Rollout Collection#

A rollout is complete record of a task instance execution that captures:

What the model was asked to do (input)
How the model reasoned (internal processing)
What tools were used (tool calls and tool responses)
How well the task was achieved (verification scores)
The final response (output to user)

Generating Your First Rollouts#

Let’s generate rollouts using the Example Multi Step resource server, which tests reading comprehension across long documents.

1. Inspect data

head -1 resources_servers/example_multi_step/data/example.jsonl | python -m json.tool

What this dataset contains: Complex reading comprehension tasks where agents must find specific information (“needles”) within long documents (“haystacks”).

Each line in the input JSONL file follows the schema below.

Key components:

responses_create_params: Original task and available tools. Required
metadata (e.g. expected_synonyms, minefield_label, etc): Additional metadata used by the resources server to either setup or perform verification

{
    "responses_create_params": {
        "input": [
            {
                "role": "user",
                "content": "What factors contribute to a region experiencing extremely high temperatures, and how do these factors interact?"
            }
        ]
    },
    "expected_synonyms": [
        "Blazing",
        "Warm"
    ],
    "minefield_label": "Hot"
}

2. Start servers

Start the example_multi_step agent server

config_paths="responses_api_models/openai_model/configs/openai_model.yaml,\
resources_servers/example_multi_step/configs/example_multi_step.yaml"
ng_run "+config_paths=[${config_paths}]"

✅ Success Check: You should see 3 servers running including the example_multi_step_simple_agent.

GIVEN TASK A ::
List every aspect of a task instance execution that, according to the page on rollout collection, a rollout captures.

DATA ROWS ::
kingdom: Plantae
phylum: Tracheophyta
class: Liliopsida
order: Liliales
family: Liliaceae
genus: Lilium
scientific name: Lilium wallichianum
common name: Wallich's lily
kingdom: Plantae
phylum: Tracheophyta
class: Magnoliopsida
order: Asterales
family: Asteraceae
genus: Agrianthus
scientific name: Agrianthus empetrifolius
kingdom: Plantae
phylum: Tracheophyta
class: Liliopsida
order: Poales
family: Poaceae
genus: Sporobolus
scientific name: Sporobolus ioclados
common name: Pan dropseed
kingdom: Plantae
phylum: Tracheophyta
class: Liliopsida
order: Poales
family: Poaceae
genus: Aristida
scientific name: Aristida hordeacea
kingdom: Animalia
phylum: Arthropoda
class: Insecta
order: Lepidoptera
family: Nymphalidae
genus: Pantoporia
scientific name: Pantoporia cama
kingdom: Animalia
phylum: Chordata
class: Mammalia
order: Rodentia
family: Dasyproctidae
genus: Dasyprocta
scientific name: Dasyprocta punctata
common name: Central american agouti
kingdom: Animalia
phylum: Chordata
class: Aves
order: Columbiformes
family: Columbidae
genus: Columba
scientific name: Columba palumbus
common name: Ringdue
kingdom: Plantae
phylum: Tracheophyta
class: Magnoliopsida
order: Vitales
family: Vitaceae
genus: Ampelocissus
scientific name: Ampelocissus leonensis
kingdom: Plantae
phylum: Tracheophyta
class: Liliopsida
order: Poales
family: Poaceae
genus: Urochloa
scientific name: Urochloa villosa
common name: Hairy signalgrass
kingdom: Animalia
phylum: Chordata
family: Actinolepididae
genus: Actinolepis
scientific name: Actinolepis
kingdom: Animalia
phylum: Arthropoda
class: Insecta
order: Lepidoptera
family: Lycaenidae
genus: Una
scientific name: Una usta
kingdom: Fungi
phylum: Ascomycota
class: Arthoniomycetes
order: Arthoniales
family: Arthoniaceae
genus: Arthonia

GIVEN TASK B ::
Reproduce verbatim the stretch of the rows from the line containing "class: Aves" through the line containing "phylum: Ascomycota", with both of those lines included.

FINAL RESULT A ::
- What the model was asked to do (input)
- How the model reasoned (internal processing)
- What tools were used (tool calls and tool responses)
- How well the task was achieved (verification scores)
- The final response (output to user)

FINAL RESULT B ::
class: Aves
order: Columbiformes
family: Columbidae
genus: Columba
scientific name: Columba palumbus
common name: Ringdue
kingdom: Plantae
phylum: Tracheophyta
class: Magnoliopsida
order: Vitales
family: Vitaceae
genus: Ampelocissus
scientific name: Ampelocissus leonensis
kingdom: Plantae
phylum: Tracheophyta
class: Liliopsida
order: Poales
family: Poaceae
genus: Urochloa
scientific name: Urochloa villosa
common name: Hairy signalgrass
kingdom: Animalia
phylum: Chordata
family: Actinolepididae
genus: Actinolepis
scientific name: Actinolepis
kingdom: Animalia
phylum: Arthropoda
class: Insecta
order: Lepidoptera
family: Lycaenidae
genus: Una
scientific name: Una usta
kingdom: Fungi
phylum: Ascomycota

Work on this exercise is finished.